- **Texte de lecture**
---------------

La terre qui penche de Carole Martinez : perdre le cap
« À tes côtés, je m’émerveille.
Blottie dans mon ombre, tu partages ma couche.
Tu dors, ô mon enfance,
Et, pour l’éternité, dans la tombe, je veille.
Nous sommes mortes à douze ans et depuis, j’ai vieilli, infiniment, à regarder le monde sans en être ».
Le domaine des Murmures est de retour, mon intuition confirmée, Carole Martinez le fera vivre à travers les siècles : deux autres tomes seraient prévus. J’avais adoré le premier « Du domaine des Murmures» et j’attendais impatiemment le prochain livre de celle que je considère comme l’une des meilleurs écrivains français.
La déception fut cinglante.
Carole Martinez écrit pourtant merveilleusement bien : c’est de la dentelle, extrêmement construit, fluide, envoûtant et soigné, c’est une attention rare portée aux phrases. Du style, du talent, un immense talent !

---------------

- **Données fournies**
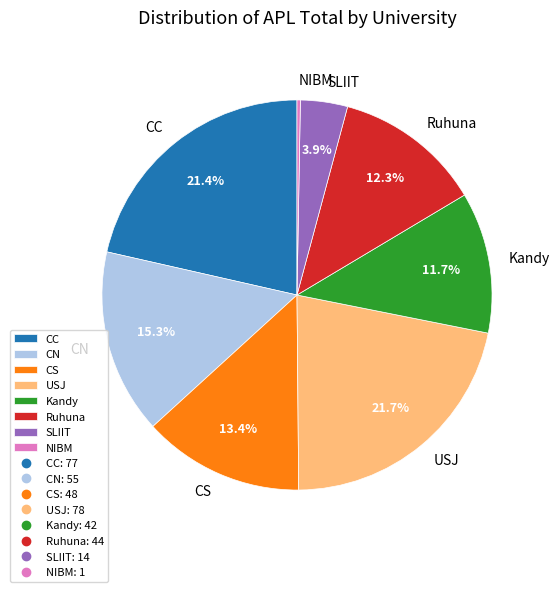

Count the number of slices in the pie.

8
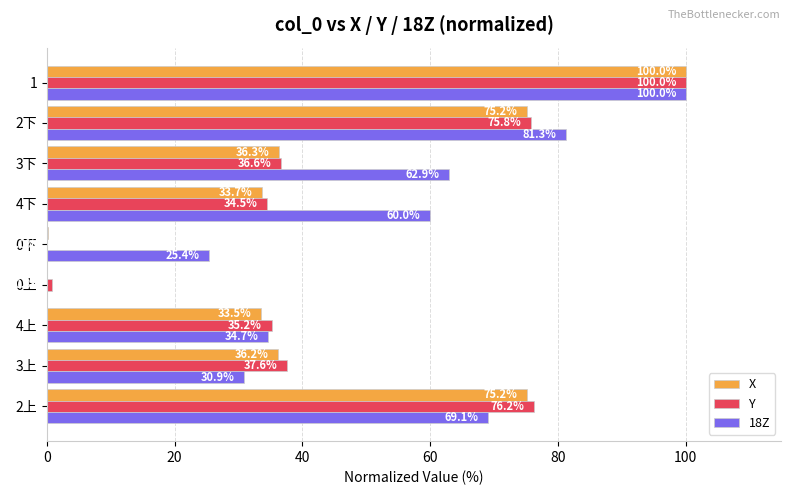

True or false: Y has a value of 20.5 at 3上.

False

---------------

- **Consigne**
Pour chaque énoncé, indiquez s'il concorde avec le texte de lecture en répondant par oui ou par non, puis citez textuellement les mots du texte qui permettent de trancher. 1. La voix citée en ouverture déclare être morte à douze ans. 2. Le texte de lecture affirme que trois autres tomes sont prévus. 3. La personne qui a rédigé le texte de lecture s'est dite déçue par le livre. Les données fournies ne servent pas ici.

- **Réponse rédigée**
1. Oui : « Nous sommes mortes à douze ans ».
2. Non : « deux autres tomes seraient prévus ».
3. Oui : « La déception fut cinglante. »